*CONSIGNES*
Recopiez tel quel le texte des lignes, en commençant au début et en terminant par la ligne qui contient « ทัวร์เวียดนาม », incluse. Laissez les images de côté.

[Données enregistrées]
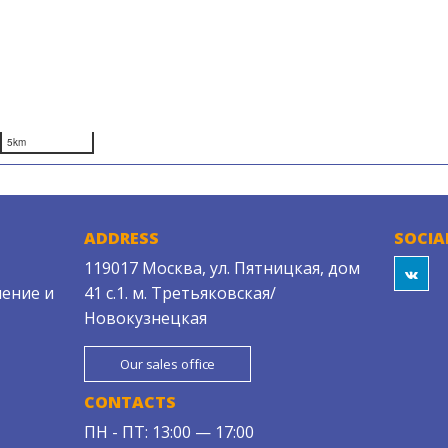
5km
ADDRESS
SOCIA
119017 Москва, ул. Пятницкая, дом
ение и
41 с.1. м. Третьяковская/
Новокузнецкая
Our sales office
CONTACTS
ПН - ПТ: 13:00 — 17:00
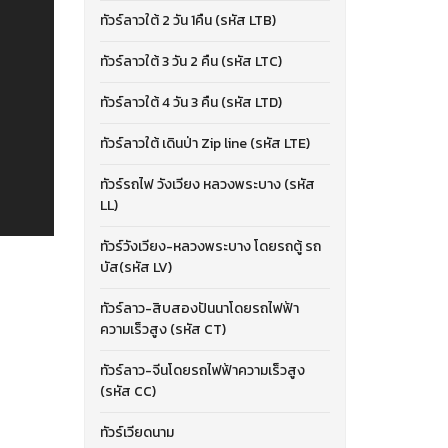
ทัวร์ลาวใต้ 2 วัน 1คืน (รหัส LTB)
ทัวร์ลาวใต้ 3 วัน 2 คืน (รหัส LTC)
ทัวร์ลาวใต้ 4 วัน 3 คืน (รหัส LTD)
ทัวร์ลาวใต้ เดินป่า Zip line (รหัส LTE)
ทัวร์รถไฟ วังเวียง หลวงพระบาง (รหัส
LL)
ทัวร์วังเวียง-หลวงพระบาง โดยรถตู้ รถ
บัส(รหัส LV)
ทัวร์ลาว-สิบสองปันนาโดยรถไฟฟ้า
ความเร็วสูง (รหัส CT)
ทัวร์ลาว-จีนโดยรถไฟฟ้าความเร็วสูง
(รหัส CC)
ทัวร์เวียดนาม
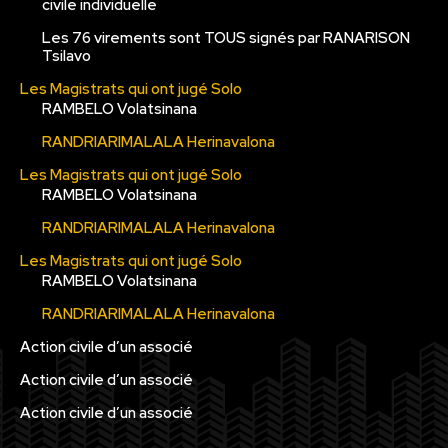
civile individuelle
Les 76 virements sont TOUS signés par RANARISON
Tsilavo
Les Magistrats qui ont jugé Solo
RAMBELO Volatsinana
RANDRIARIMALALA Herinavalona
Les Magistrats qui ont jugé Solo
RAMBELO Volatsinana
RANDRIARIMALALA Herinavalona
Les Magistrats qui ont jugé Solo
RAMBELO Volatsinana
RANDRIARIMALALA Herinavalona
Action civile d’un associé
Action civile d’un associé
Action civile d’un associé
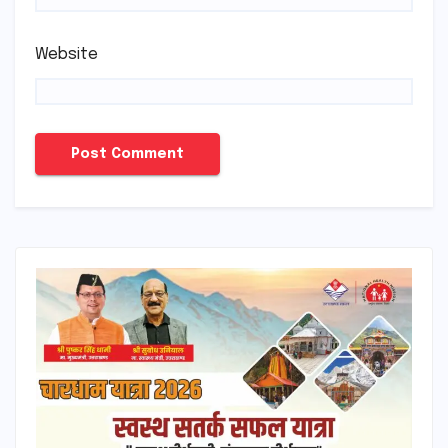
Website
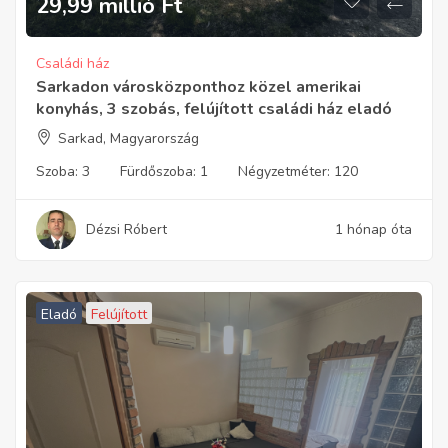
29,99 millió
Ft
Családi ház
Sarkadon városközponthoz közel amerikai
konyhás, 3 szobás, felújított családi ház eladó
Sarkad, Magyarország
Szoba:
3
Fürdőszoba:
1
Négyzetméter:
120
Dézsi Róbert
1 hónap óta
Eladó
Felújított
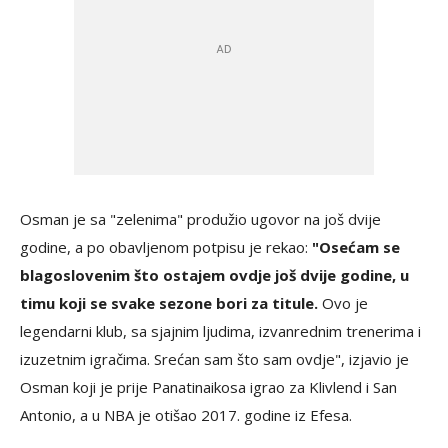
Osman je sa "zelenima" produžio ugovor na još dvije
godine, a po obavljenom potpisu je rekao:
"Osećam se
blagoslovenim što ostajem ovdje još dvije godine, u
timu koji se svake sezone bori za titule.
Ovo je
legendarni klub, sa sjajnim ljudima, izvanrednim trenerima i
izuzetnim igračima. Srećan sam što sam ovdje", izjavio je
Osman koji je prije Panatinaikosa igrao za Klivlend i San
Antonio, a u NBA je otišao 2017. godine iz Efesa.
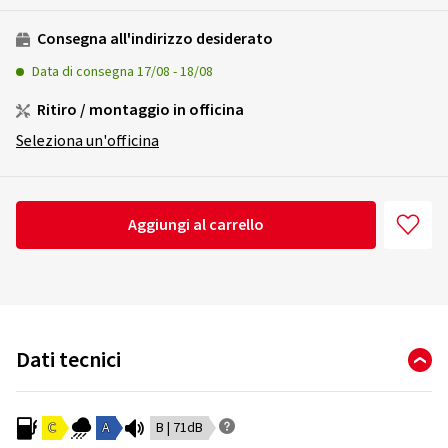
Consegna all'indirizzo desiderato
Data di consegna
17/08
-
18/08
Ritiro / montaggio in officina
Seleziona un'officina
Aggiungi al carrello
Dati tecnici
C
A
B | 71dB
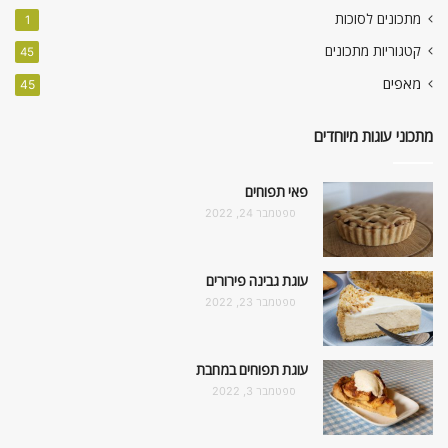
מתכונים לסוכות
1
קטגוריות מתכונים
45
מאפים
45
מתכוני עוגות מיוחדים
פאי תפוחים
ספטמבר 24, 2022
עוגת גבינה פירורים
ספטמבר 23, 2022
עוגת תפוחים במחבת
ספטמבר 3, 2022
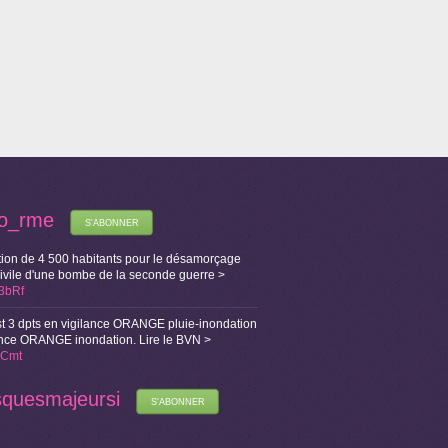
fo_rme
S'ABONNER
ion de 4 500 habitants pour le désamorçage
Civile d'une bombe de la seconde guerre >
X3bRf
t 3 dpts en vigilance ORANGE pluie-inondation
lance ORANGE inondation. Lire le BVN >
i1Cmt
squesmajeursi
S'ABONNER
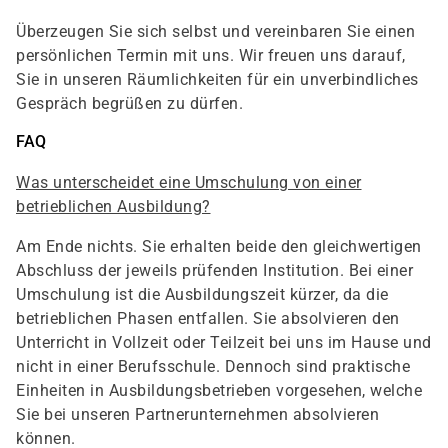
Überzeugen Sie sich selbst und vereinbaren Sie einen
persönlichen Termin mit uns. Wir freuen uns darauf,
Sie in unseren Räumlichkeiten für ein unverbindliches
Gespräch begrüßen zu dürfen.
FAQ
Was unterscheidet eine Umschulung von einer
betrieblichen Ausbildung?
Am Ende nichts. Sie erhalten beide den gleichwertigen
Abschluss der jeweils prüfenden Institution. Bei einer
Umschulung ist die Ausbildungszeit kürzer, da die
betrieblichen Phasen entfallen. Sie absolvieren den
Unterricht in Vollzeit oder Teilzeit bei uns im Hause und
nicht in einer Berufsschule. Dennoch sind praktische
Einheiten in Ausbildungsbetrieben vorgesehen, welche
Sie bei unseren Partnerunternehmen absolvieren
können.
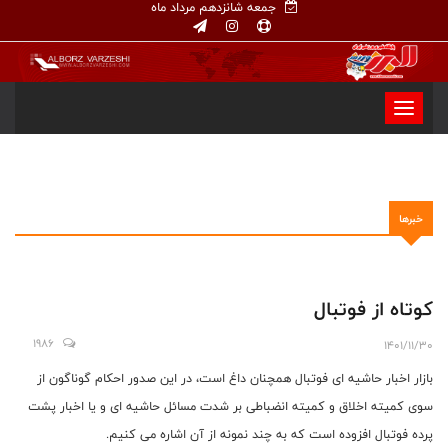
جمعه شانزدهم مرداد ماه
خبرها
کوتاه از فوتبال
1986
1401/11/30
بازار اخبار حاشیه ای فوتبال همچنان داغ است، در این صدور احکام گوناگون از
سوی کمیته اخلاق و کمیته انضباطی بر شدت مسائل حاشیه ای و یا اخبار پشت
پرده فوتبال افزوده است که به چند نمونه از آن اشاره می کنیم.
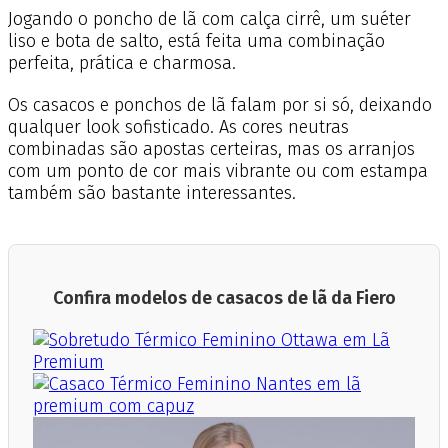
Jogando o poncho de lã com calça cirrê, um suéter
liso e bota de salto, está feita uma combinação
perfeita, prática e charmosa.
Os casacos e ponchos de lã falam por si só, deixando
qualquer look sofisticado. As cores neutras
combinadas são apostas certeiras, mas os arranjos
com um ponto de cor mais vibrante ou com estampa
também são bastante interessantes.
Confira modelos de casacos de lã da Fiero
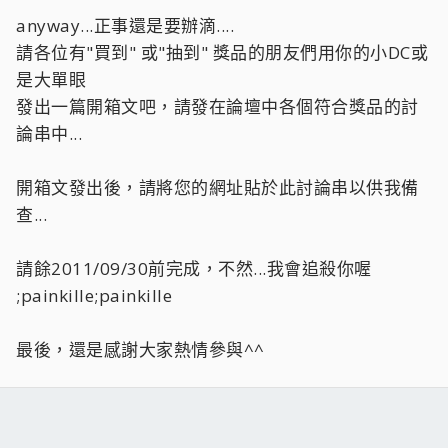
anyway...正事還是要辦滴....
請各位有"買到" 或"抽到" 獎品的朋友們用你的小DC或
是大單眼
發出一篇開箱文吧，請發在論壇中各個符合獎品的討
論串中...
開箱文發出後，請將您的網址貼於此討論串以供我備
查...
請餘2011/09/30前完成，不然...我會追殺你喔
;painkille;painkille
最後，還是感謝大家熱情參與^^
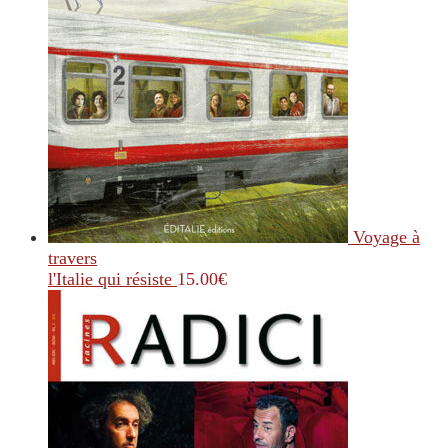
Voyage à
travers
l'Italie qui résiste
15.00
€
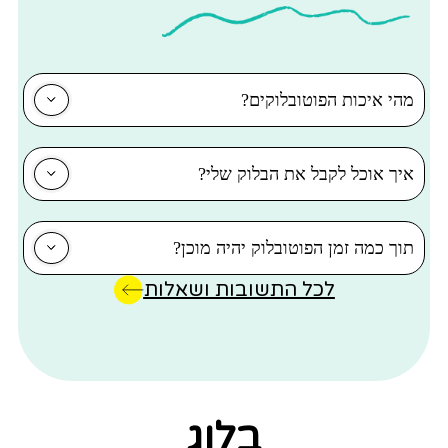
י איכות הפוטובלוקים?
ך אוכל לקבל את הבלוק שלי?
ך כמה זמן הפוטובלוק יהיה מוכן?
לכל התשובות ושאלות
בלוג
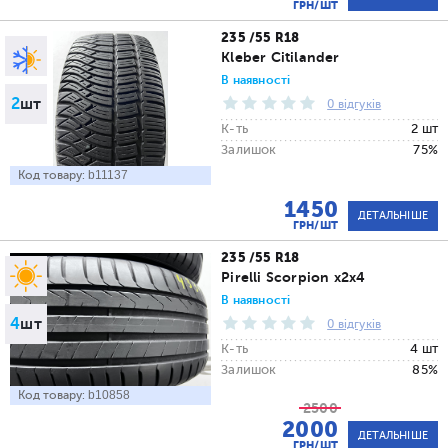
ГРН/ШТ
235 /55 R18
Kleber Citilander
В наявності
2
шт
0 відгуків
К-ть
2 шт
Залишок
75%
Код товару:
b11137
1450
ДЕТАЛЬНІШЕ
ГРН/ШТ
235 /55 R18
Pirelli Scorpion x2x4
В наявності
4
шт
0 відгуків
К-ть
4 шт
Залишок
85%
Код товару:
b10858
2500
2000
ДЕТАЛЬНІШЕ
ГРН/ШТ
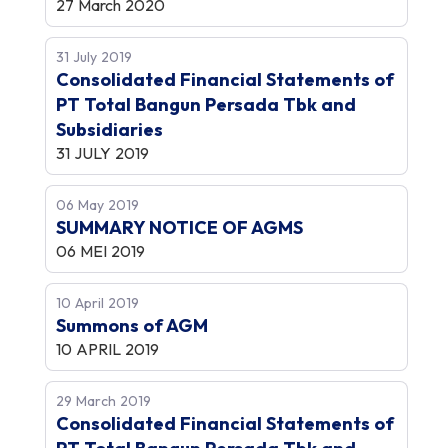
27 March 2020
31 July 2019
Consolidated Financial Statements of
PT Total Bangun Persada Tbk and
Subsidiaries
31 JULY 2019
06 May 2019
SUMMARY NOTICE OF AGMS
06 MEI 2019
10 April 2019
Summons of AGM
10 APRIL 2019
29 March 2019
Consolidated Financial Statements of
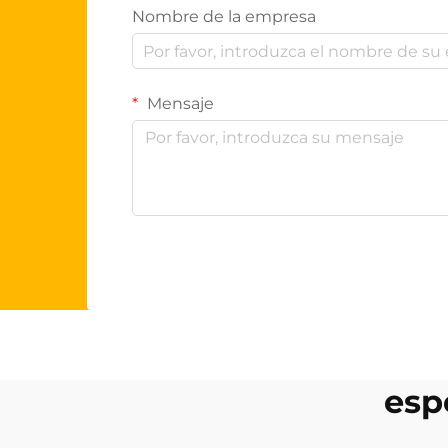
Nombre de la empresa
Mensaje
esp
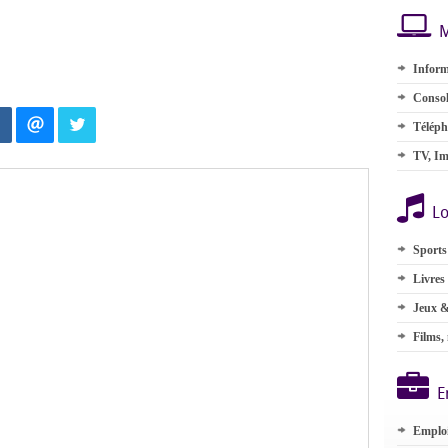
M
Inform
Consol
Téléph
TV, Im
Lo
Sports
Livres
Jeux &
Films,
E
Emplo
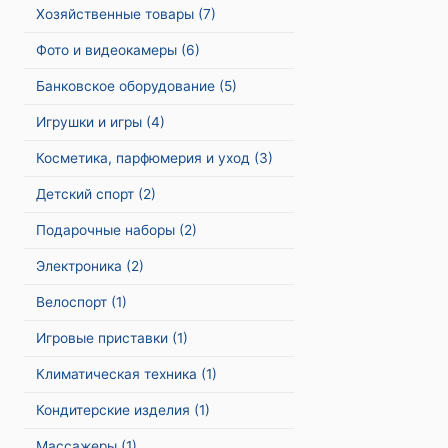
Хозяйственные товары
(7)
Фото и видеокамеры
(6)
Банковское оборудование
(5)
Игрушки и игры
(4)
Косметика, парфюмерия и уход
(3)
Детский спорт
(2)
Подарочные наборы
(2)
Электроника
(2)
Велоспорт
(1)
Игровые приставки
(1)
Климатическая техника
(1)
Кондитерские изделия
(1)
Массажеры
(1)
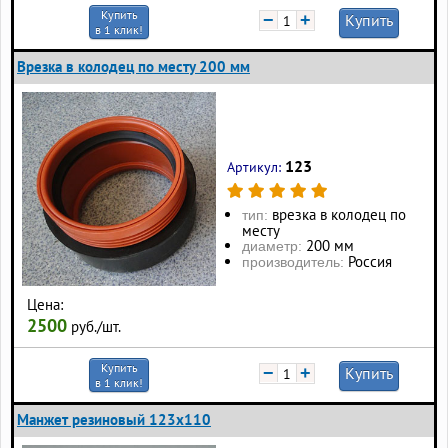
Купить
−
+
Купить
в 1 клик!
Врезка в колодец по месту 200 мм
123
Артикул:
врезка в колодец по
тип:
месту
200 мм
диаметр:
Россия
производитель:
Цена:
2500
руб./шт.
Купить
−
+
Купить
в 1 клик!
Манжет резиновый 123х110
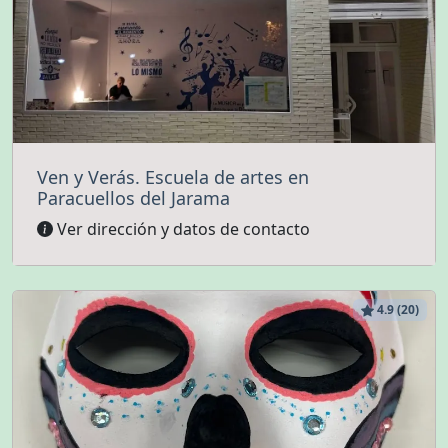
Ven y Verás. Escuela de artes en
Paracuellos del Jarama
Ver dirección y datos de contacto
4.9 (20)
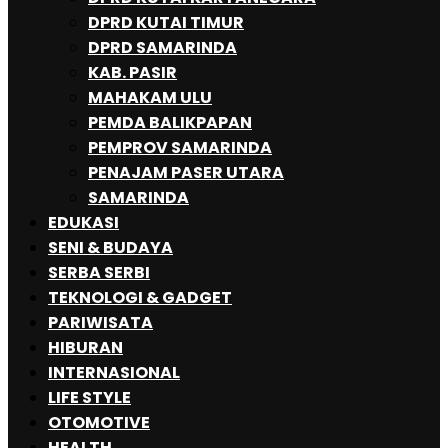
DPRD KUTAI TIMUR
DPRD SAMARINDA
KAB. PASIR
MAHAKAM ULU
PEMDA BALIKPAPAN
PEMPROV SAMARINDA
PENAJAM PASER UTARA
SAMARINDA
EDUKASI
SENI & BUDAYA
SERBA SERBI
TEKNOLOGI & GADGET
PARIWISATA
HIBURAN
INTERNASIONAL
LIFE STYLE
OTOMOTIVE
HEALTH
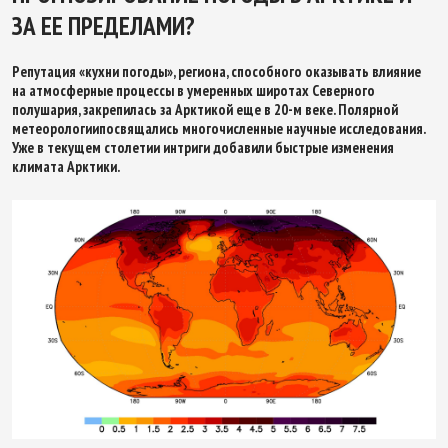
ЗА ЕЕ ПРЕДЕЛАМИ?
Репутация «кухни погоды», региона, способного оказывать влияние
на атмосферные процессы в умеренных широтах Северного
полушария, закрепилась за Арктикой еще в 20-м веке. Полярной
метеорологиипосвящались многочисленные научные исследования.
Уже в текущем столетии интриги добавили быстрые изменения
климата Арктики.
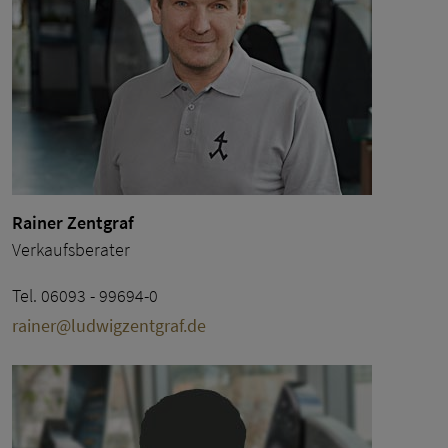
Rainer Zentgraf
Verkaufsberater
Tel. 06093 - 99694-0
rainer@ludwigzentgraf.de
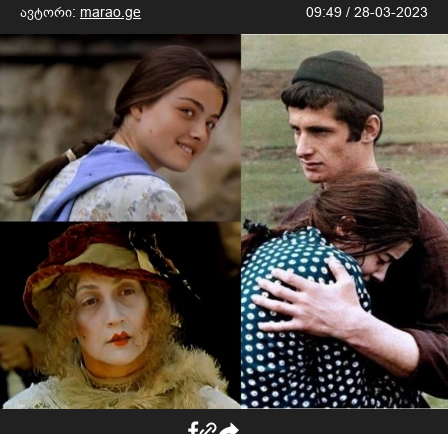
ავტორი:
marao.ge
09:49 / 28-03-2023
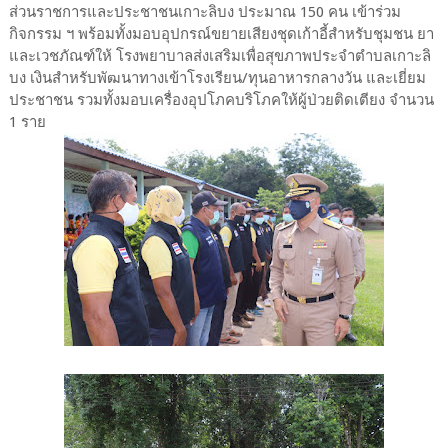
ส่วนราชการและประชาชนเกาะลิบง ประมาณ 150 คน เข้าร่วม
กิจกรรม ฯ พร้อมทั้งมอบอุปกรณ์ขยายเสียงชุดเก้าอี้สำหรับชุมชน ยา
และเวชภัณฑ์ให้ โรงพยาบาลส่งเสริมเพื่อสุขภาพประจำตำบลเกาะลิ
บง เงินสำหรับพัฒนาทางเข้าโรงเรียน/ทุนอาหารกลางวัน และเยี่ยม
ประชาชน รวมทั้งมอบเครื่องอุปโภคบริโภคให้ผู้ป่วยติดเตียง จำนวน
1 ราย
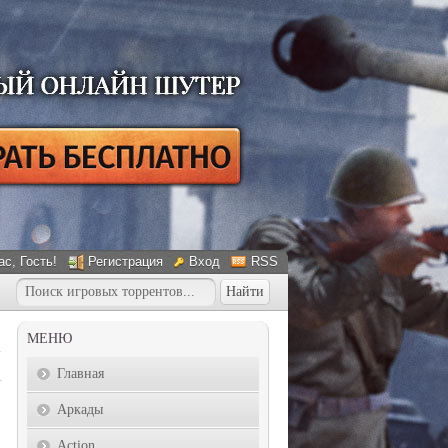
ас
, Гость!
Регистрация
Вход
RSS
МЕНЮ
Главная
Аркады
Action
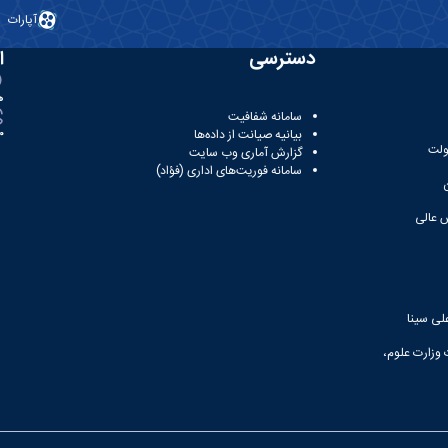
آپارات
دسترسی
ا
ه
سامانه شفافیت
بیانیه صیانت از داده‌ها
81
ولت
گزارش آماری وب‌ سایت
سامانه فوریت‌های اداری (فؤاد)
 عالی
لی سینا
 وزارت علوم،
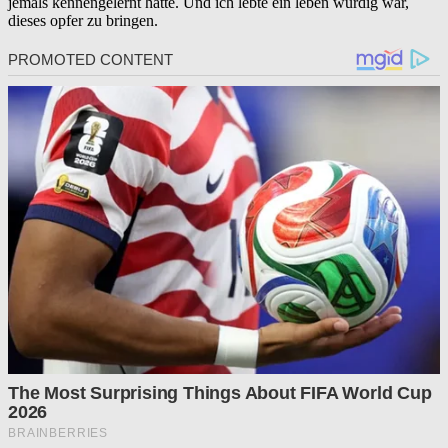
jemals kennengelernt hatte. Und ich lebte ein leben würdig war,
dieses opfer zu bringen.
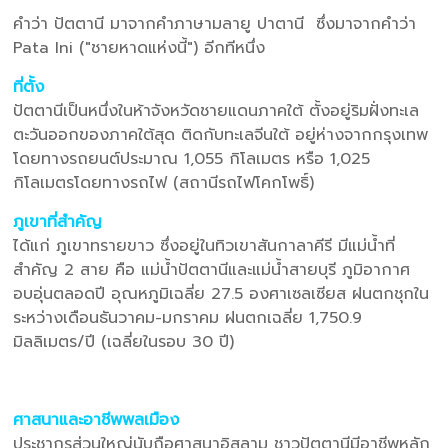
คำว่า ปัตตานี มาจากคำภาษามลายู ปาตานี ซึ่งมาจากคำว่า
Pata Ini ("ชายหาดแห่งนี้") อีกทีหนึ่ง
ที่ตั้ง
ปัตตานีเป็นหนึ่งในห้าจังหวัดชายแดนภาคใต้ ตั้งอยู่ริมฝั่งทะเล
ตะวันออกของภาคใต้สุด ติดกับทะเลจีนใต้ อยู่ห่างจากกรุงเทพ
โดยทางรถยนต์ประมาณ 1,055 กิโลเมตร หรือ 1,025
กิโลเมตรโดยทางรถไฟ (สถานีรถไฟโคกโพธิ์)
ภูเขาที่สำคัญ
ได้แก่ ภูเขาทรายขาว ซึ่งอยู่ในทิวเขาสันกาลาคีรี มีแม่น้ำที่
สำคัญ 2 สาย คือ แม่น้ำปัตตานีและแม่น้ำสายบุรี ภูมิอากาศ
อบอุ่นตลอดปี อุณหภูมิเฉลี่ย 27.5 องศาเซลเซียส ฝนตกชุกใน
ระหว่างเดือนธันวาคม-มกราคม ฝนตกเฉลี่ย 1,750.9
มิลลิเมตร/ปี (เฉลี่ยในรอบ 30 ปี)
ศาสนาและอาชีพพลเมือง
ประชากรส่วนใหญ่นับถือศาสนาอิสลาม ชาวปัตตานีมีอาชีพหลัก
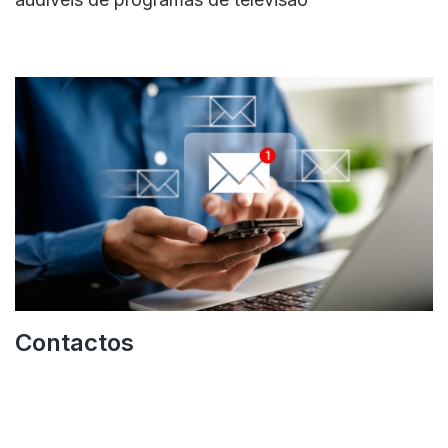
Contactos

*RÉPONSE*
5km
ADDRESS
SOCIA
119017 Москва, ул. Пятницкая, дом
ение и
41 с.1. м. Третьяковская/
Новокузнецкая
Our sales office
CONTACTS
ПН - ПТ: 13:00 — 17:00
ทัวร์ลาวใต้ 2 วัน 1คืน (รหัส LTB)
ทัวร์ลาวใต้ 3 วัน 2 คืน (รหัส LTC)
ทัวร์ลาวใต้ 4 วัน 3 คืน (รหัส LTD)
ทัวร์ลาวใต้ เดินป่า Zip line (รหัส LTE)
ทัวร์รถไฟ วังเวียง หลวงพระบาง (รหัส
LL)
ทัวร์วังเวียง-หลวงพระบาง โดยรถตู้ รถ
บัส(รหัส LV)
ทัวร์ลาว-สิบสองปันนาโดยรถไฟฟ้า
ความเร็วสูง (รหัส CT)
ทัวร์ลาว-จีนโดยรถไฟฟ้าความเร็วสูง
(รหัส CC)
ทัวร์เวียดนาม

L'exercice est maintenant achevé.